Job:
From the records below, copy each line in which the string "Requirements" occurs.

Material for the task:
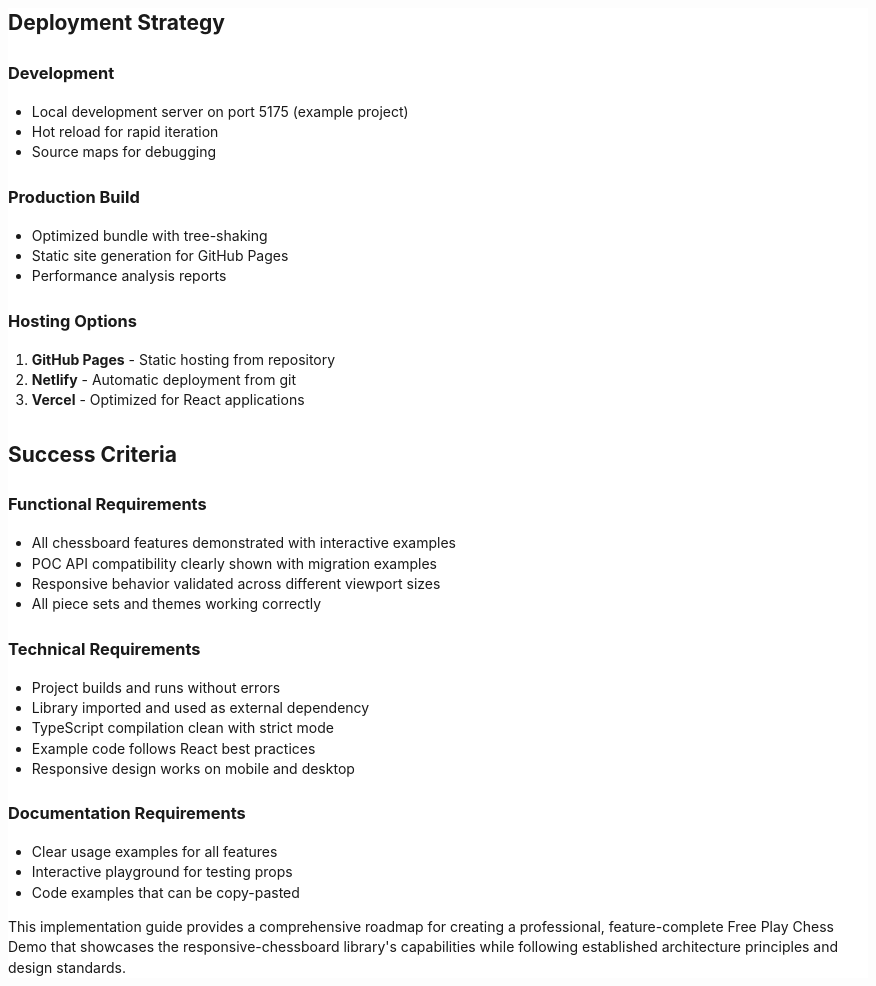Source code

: ## Deployment Strategy

### Development

- Local development server on port 5175 (example project)
- Hot reload for rapid iteration
- Source maps for debugging

### Production Build

- Optimized bundle with tree-shaking
- Static site generation for GitHub Pages
- Performance analysis reports

### Hosting Options

1. **GitHub Pages** - Static hosting from repository
2. **Netlify** - Automatic deployment from git
3. **Vercel** - Optimized for React applications

## Success Criteria

### Functional Requirements

- All chessboard features demonstrated with interactive examples
- POC API compatibility clearly shown with migration examples
- Responsive behavior validated across different viewport sizes
- All piece sets and themes working correctly

### Technical Requirements

- Project builds and runs without errors
- Library imported and used as external dependency
- TypeScript compilation clean with strict mode
- Example code follows React best practices
- Responsive design works on mobile and desktop

### Documentation Requirements

- Clear usage examples for all features
- Interactive playground for testing props
- Code examples that can be copy-pasted

This implementation guide provides a comprehensive roadmap for creating a professional, feature-complete Free Play Chess Demo that showcases the responsive-chessboard library's capabilities while following established architecture principles and design standards.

Task answer:
### Functional Requirements
### Technical Requirements
### Documentation Requirements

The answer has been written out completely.